I was bullied by my midwife team, told to ‘get yourself together’ and ‘obviously you’re not in that much pain not to push’, when in actual fact I couldn’t/can’t describe the pain I was in. The baby was in distress and they called the delivery team.
I had a lovely Scottish woman who’s name I don’t remember because I was just in too much pain to listen to. She explained the next steps were going to be a forceps delivery and a episiotomy. She told me to do what she said, when she said and I did. I felt peace, I was calm. I pushed and pushed, then she shouted ‘the head is here’ so I pushed more on her commands and then that was it. Because I had the epidural I didn’t realise I had so much pain and pressure on my nunny but once I gave birth I felt the relief and pressure go away.

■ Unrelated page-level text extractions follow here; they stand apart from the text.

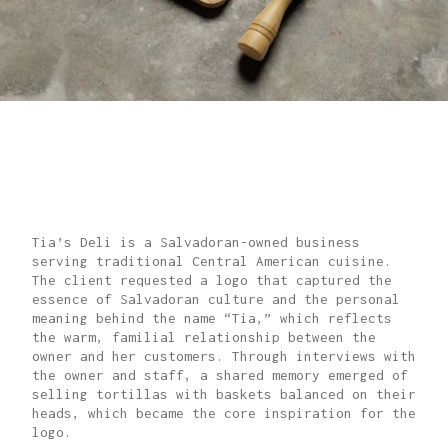
CULTURAL
IDENTITY
Tia’s Deli is a Salvadoran-owned business
serving traditional Central American cuisine.
The client requested a logo that captured the
essence of Salvadoran culture and the personal
meaning behind the name “Tia,” which reflects
the warm, familial relationship between the
owner and her customers. Through interviews with
the owner and staff, a shared memory emerged of
selling tortillas with baskets balanced on their
heads, which became the core inspiration for the
logo.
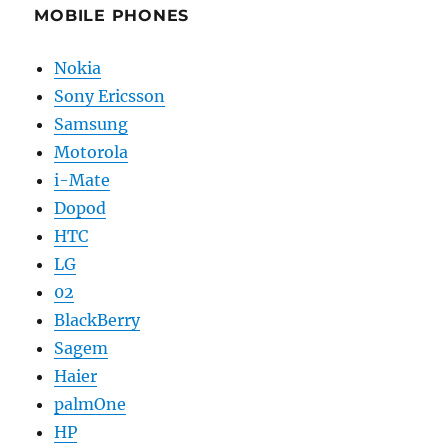
MOBILE PHONES
Nokia
Sony Ericsson
Samsung
Motorola
i-Mate
Dopod
HTC
LG
02
BlackBerry
Sagem
Haier
palmOne
HP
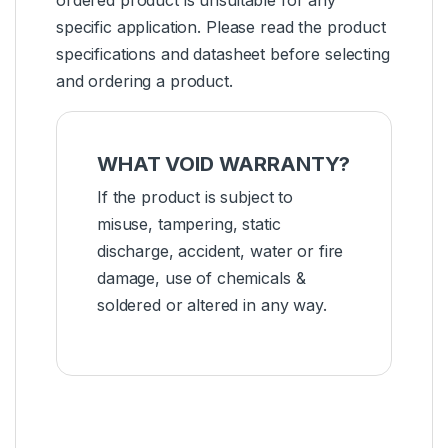
ordered product is unsuitable for any
specific application. Please read the product
specifications and datasheet before selecting
and ordering a product.
WHAT VOID WARRANTY?
If the product is subject to
misuse, tampering, static
discharge, accident, water or fire
damage, use of chemicals &
soldered or altered in any way.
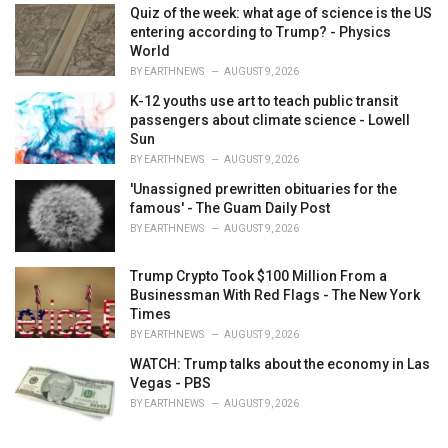
Quiz of the week: what age of science is the US
entering according to Trump? - Physics
World
BY
EARTHNEWS
AUGUST 9, 2026
K-12 youths use art to teach public transit
passengers about climate science - Lowell
Sun
BY
EARTHNEWS
AUGUST 9, 2026
'Unassigned prewritten obituaries for the
famous' - The Guam Daily Post
BY
EARTHNEWS
AUGUST 9, 2026
Trump Crypto Took $100 Million From a
Businessman With Red Flags - The New York
Times
BY
EARTHNEWS
AUGUST 9, 2026
WATCH: Trump talks about the economy in Las
Vegas - PBS
BY
EARTHNEWS
AUGUST 9, 2026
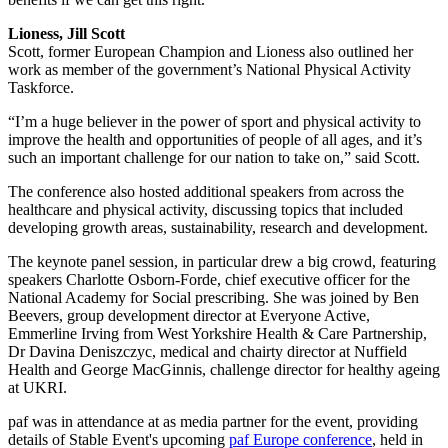
Lioness, Jill Scott
Scott, former European Champion and Lioness also outlined her
work as member of the government’s National Physical Activity
Taskforce.
“I’m a huge believer in the power of sport and physical activity to
improve the health and opportunities of people of all ages, and it’s
such an important challenge for our nation to take on,” said Scott.
The conference also hosted additional speakers from across the
healthcare and physical activity, discussing topics that included
developing growth areas, sustainability, research and development.
The keynote panel session, in particular drew a big crowd, featuring
speakers Charlotte Osborn-Forde, chief executive officer for the
National Academy for Social prescribing. She was joined by Ben
Beevers, group development director at Everyone Active,
Emmerline Irving from West Yorkshire Health & Care Partnership,
Dr Davina Deniszczyc, medical and chairty director at Nuffield
Health and George MacGinnis, challenge director for healthy ageing
at UKRI.
paf was in attendance at as media partner for the event, providing
details of Stable Event's upcoming
paf Europe conference
, held in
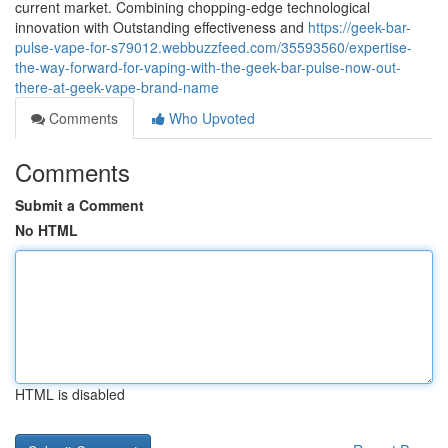
current market. Combining chopping-edge technological
innovation with Outstanding effectiveness and
https://geek-bar-
pulse-vape-for-s79012.webbuzzfeed.com/35593560/expertise-
the-way-forward-for-vaping-with-the-geek-bar-pulse-now-out-
there-at-geek-vape-brand-name
Comments
Who Upvoted
Comments
Submit a Comment
No HTML
HTML is disabled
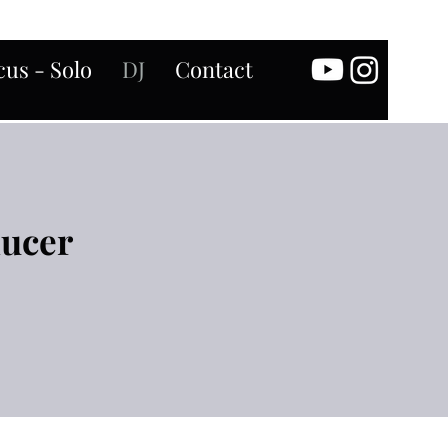
us - Solo
DJ
Contact
ducer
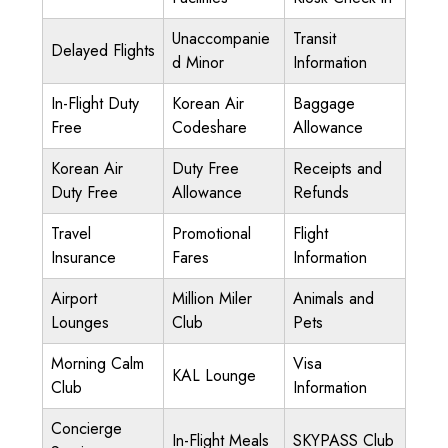
Unaccompanie
Transit
Delayed Flights
d Minor
Information
In-Flight Duty
Korean Air
Baggage
Free
Codeshare
Allowance
Korean Air
Duty Free
Receipts and
Duty Free
Allowance
Refunds
Travel
Promotional
Flight
Insurance
Fares
Information
Airport
Million Miler
Animals and
Lounges
Club
Pets
Morning Calm
Visa
KAL Lounge
Club
Information
Concierge
In-Flight Meals
SKYPASS Club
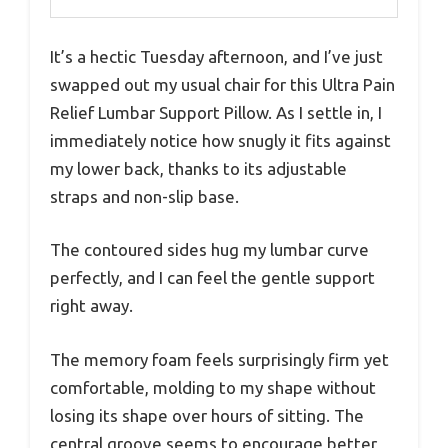
It’s a hectic Tuesday afternoon, and I’ve just
swapped out my usual chair for this Ultra Pain
Relief Lumbar Support Pillow. As I settle in, I
immediately notice how snugly it fits against
my lower back, thanks to its adjustable
straps and non-slip base.
The contoured sides hug my lumbar curve
perfectly, and I can feel the gentle support
right away.
The memory foam feels surprisingly firm yet
comfortable, molding to my shape without
losing its shape over hours of sitting. The
central groove seems to encourage better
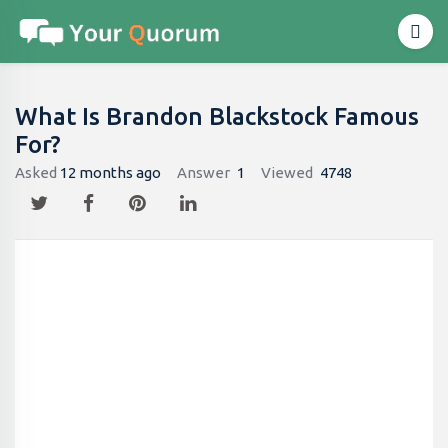
What Is Brandon Blackstock Famous
For?
Asked
12 months ago
Answer
1
Viewed
4748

Because I had personal issues happen in my pregnancy, I didn’t bond with my daughter during the nine months. I expected her not to survive, that I wouldn’t have a healthy pregnancy and didn’t want to get my hopes up. Because I spent 9 months thinking like this, I didn’t want my daughter near me at first. So as soon as she was born, they told me it was time for skin to skin. I was wearing a breastfeeding nightgown, the midwife unclipped it and placed my daughter on top of me. But it took me 10 minutes to look. Why? Because I couldn’t stop the panicking, I was looking at my husband, in tears, scared.
I had not connected with my daughter for 9 months. I quickly started thinking ‘what if I look at her now and I don’t love her?’ ‘What if something is wrong?’ ‘What if I fall in love and I lose her?’.
My husband told me ‘just look’. I looked down at this gooey, screaming little baby and that was it… I was in love.
Just given birth
Instead of tears of fear, depression and anxiety.. It was joy, relief and how proud I was of myself. Even though I hadn’t done a good job physically and mentally through labour and the pushing, I grew a healthy baby who loved me regardless of my feelings before I finally laid eyes on her.
I refused to let the midwives take her, and because I was about to deliver the placenta she was handed to my husband who himself, couldn’t believe he was a daddy now. She cried on him and like most men, looked at me in worry as to what to do next. I spoke softly to her, she calmed down and soon she was back on me to be breastfed.
Six months on I have the best bond with her and still continue to breastfeed. I am so thankful to have her and every day I regret how my depression made me feel about my pregnancy.